### Aim of the exercise:
Give back exactly the lines from the one that includes "Paradigma: Vol. 7 No. 2 (2019)" to the last line below, both included, and no further lines.

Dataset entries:

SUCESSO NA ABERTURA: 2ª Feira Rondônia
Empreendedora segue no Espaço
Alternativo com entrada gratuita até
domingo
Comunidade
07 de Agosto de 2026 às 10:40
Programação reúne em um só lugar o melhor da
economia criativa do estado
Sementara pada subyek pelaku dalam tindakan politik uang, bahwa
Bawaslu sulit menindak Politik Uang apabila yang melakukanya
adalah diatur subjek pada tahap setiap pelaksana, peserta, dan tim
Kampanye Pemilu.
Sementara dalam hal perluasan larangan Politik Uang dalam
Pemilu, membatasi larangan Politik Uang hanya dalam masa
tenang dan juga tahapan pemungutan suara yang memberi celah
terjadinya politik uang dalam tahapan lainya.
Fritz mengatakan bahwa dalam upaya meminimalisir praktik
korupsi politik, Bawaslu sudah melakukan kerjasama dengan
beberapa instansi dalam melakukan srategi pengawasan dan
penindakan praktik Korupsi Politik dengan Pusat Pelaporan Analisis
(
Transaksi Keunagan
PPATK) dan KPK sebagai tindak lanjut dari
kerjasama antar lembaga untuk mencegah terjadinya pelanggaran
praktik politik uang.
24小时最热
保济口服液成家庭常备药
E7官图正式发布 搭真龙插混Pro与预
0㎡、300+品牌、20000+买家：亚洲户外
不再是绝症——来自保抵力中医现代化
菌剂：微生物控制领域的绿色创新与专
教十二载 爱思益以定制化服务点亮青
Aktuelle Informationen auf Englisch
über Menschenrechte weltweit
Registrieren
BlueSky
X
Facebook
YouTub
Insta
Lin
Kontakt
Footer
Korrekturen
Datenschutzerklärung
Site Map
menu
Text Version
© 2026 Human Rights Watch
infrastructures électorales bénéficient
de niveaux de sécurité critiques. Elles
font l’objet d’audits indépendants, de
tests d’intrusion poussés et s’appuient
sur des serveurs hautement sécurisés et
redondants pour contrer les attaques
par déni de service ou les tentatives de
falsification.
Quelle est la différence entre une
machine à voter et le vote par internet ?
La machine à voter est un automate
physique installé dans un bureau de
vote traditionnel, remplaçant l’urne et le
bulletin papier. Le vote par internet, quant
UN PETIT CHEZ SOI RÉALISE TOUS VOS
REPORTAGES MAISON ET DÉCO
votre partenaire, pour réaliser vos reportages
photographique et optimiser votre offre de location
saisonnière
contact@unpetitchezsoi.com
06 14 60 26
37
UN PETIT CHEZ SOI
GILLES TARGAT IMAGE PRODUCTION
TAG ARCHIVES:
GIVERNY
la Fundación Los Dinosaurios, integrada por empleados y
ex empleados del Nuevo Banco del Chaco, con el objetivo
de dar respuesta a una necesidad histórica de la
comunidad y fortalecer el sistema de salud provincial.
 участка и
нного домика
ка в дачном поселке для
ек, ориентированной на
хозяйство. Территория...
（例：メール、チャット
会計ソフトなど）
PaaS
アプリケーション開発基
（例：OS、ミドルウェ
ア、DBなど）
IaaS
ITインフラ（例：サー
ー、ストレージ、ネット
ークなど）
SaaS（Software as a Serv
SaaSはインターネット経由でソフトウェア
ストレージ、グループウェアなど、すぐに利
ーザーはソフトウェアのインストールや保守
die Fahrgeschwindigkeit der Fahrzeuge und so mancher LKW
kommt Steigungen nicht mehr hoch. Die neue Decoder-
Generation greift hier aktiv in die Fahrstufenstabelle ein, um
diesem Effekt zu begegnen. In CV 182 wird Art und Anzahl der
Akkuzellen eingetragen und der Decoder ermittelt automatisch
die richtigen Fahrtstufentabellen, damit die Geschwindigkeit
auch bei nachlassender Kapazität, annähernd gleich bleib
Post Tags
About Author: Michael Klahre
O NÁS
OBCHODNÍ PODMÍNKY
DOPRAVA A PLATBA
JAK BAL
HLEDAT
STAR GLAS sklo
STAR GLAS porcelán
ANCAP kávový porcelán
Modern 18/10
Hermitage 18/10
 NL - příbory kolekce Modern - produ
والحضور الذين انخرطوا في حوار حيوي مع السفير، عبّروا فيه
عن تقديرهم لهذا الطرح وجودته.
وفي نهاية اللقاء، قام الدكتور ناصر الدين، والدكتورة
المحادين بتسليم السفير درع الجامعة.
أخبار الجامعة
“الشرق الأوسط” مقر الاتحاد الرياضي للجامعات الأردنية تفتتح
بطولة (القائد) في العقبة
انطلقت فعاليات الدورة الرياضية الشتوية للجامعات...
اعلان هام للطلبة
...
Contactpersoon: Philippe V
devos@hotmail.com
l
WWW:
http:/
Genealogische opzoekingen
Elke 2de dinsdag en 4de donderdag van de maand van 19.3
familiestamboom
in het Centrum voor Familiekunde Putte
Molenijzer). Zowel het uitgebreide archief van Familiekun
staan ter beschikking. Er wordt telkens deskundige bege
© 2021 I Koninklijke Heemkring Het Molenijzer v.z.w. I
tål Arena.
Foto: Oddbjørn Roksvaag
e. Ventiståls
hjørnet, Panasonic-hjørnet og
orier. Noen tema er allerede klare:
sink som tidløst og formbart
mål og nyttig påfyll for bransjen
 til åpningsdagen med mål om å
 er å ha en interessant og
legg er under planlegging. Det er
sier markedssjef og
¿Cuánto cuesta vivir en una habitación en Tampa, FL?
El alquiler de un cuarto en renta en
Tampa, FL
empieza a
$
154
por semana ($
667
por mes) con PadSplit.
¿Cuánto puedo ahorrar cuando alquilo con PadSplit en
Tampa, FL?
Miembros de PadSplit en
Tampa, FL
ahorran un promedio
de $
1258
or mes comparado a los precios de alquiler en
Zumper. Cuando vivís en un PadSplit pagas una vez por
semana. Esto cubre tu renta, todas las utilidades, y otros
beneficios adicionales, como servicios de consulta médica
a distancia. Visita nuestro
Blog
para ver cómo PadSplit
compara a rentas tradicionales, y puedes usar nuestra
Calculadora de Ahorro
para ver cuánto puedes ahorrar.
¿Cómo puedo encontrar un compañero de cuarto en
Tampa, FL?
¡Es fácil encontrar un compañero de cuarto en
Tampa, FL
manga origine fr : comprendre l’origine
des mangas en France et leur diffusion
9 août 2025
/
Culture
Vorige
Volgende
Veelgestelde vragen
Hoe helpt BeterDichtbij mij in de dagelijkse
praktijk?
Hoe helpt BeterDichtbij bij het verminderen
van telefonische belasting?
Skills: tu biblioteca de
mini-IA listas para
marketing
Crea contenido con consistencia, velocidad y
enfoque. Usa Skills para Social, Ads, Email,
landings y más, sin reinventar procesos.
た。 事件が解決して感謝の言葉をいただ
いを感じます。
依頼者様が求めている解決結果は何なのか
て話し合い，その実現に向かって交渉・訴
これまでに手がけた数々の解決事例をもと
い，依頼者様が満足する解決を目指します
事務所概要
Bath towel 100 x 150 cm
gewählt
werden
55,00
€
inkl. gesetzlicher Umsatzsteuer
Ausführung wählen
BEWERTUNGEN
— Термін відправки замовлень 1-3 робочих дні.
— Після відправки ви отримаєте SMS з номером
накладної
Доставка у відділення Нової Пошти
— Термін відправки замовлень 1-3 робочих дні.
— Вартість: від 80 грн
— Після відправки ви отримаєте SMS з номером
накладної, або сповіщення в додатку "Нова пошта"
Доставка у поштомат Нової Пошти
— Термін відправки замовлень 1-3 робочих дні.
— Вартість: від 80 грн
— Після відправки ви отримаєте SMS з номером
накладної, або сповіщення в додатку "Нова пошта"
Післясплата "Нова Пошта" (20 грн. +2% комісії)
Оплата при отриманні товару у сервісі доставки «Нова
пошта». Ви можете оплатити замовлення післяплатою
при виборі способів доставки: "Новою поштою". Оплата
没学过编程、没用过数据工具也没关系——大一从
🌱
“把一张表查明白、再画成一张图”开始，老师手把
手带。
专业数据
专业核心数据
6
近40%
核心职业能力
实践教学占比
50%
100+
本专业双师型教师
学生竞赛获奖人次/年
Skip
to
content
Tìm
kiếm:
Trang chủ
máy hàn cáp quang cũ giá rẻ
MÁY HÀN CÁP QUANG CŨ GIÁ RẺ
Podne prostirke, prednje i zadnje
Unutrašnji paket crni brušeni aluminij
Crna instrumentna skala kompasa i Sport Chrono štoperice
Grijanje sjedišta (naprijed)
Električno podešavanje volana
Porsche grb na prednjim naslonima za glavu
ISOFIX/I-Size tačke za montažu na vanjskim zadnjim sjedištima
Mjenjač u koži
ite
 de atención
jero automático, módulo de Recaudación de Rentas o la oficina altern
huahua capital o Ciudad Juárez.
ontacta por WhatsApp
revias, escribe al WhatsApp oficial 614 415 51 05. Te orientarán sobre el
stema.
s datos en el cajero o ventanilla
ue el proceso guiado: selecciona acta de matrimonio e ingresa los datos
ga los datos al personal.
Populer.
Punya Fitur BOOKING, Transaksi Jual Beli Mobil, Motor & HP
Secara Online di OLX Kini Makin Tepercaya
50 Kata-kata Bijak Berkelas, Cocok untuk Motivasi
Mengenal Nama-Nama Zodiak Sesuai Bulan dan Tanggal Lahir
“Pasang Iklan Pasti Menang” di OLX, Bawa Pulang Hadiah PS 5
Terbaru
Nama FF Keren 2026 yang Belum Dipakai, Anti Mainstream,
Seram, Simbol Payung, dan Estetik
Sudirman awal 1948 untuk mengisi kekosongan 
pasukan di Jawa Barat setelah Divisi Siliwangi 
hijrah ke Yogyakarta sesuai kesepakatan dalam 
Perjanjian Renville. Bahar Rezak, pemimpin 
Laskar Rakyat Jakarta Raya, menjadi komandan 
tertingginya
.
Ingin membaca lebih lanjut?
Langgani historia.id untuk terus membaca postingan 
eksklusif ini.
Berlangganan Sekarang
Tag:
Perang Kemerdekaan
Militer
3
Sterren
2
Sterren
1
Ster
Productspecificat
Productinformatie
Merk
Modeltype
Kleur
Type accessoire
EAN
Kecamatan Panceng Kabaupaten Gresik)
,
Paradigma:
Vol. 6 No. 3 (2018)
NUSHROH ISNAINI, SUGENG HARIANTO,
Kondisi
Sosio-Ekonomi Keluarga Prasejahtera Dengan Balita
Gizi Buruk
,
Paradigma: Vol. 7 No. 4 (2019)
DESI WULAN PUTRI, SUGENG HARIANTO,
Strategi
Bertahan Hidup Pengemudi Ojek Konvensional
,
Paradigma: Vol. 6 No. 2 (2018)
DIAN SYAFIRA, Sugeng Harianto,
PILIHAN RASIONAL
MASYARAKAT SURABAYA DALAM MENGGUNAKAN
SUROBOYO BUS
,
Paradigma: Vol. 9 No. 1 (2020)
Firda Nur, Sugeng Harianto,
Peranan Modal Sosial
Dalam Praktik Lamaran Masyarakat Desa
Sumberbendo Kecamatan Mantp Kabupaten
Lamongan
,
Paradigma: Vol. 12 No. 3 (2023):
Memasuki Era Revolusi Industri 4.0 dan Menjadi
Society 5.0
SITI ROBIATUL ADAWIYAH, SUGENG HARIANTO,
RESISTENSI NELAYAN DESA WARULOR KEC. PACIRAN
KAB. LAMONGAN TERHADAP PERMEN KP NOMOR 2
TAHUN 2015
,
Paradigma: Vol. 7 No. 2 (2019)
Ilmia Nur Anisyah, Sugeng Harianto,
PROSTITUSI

### Solution:
Paradigma: Vol. 7 No. 2 (2019)
Ilmia Nur Anisyah, Sugeng Harianto,
PROSTITUSI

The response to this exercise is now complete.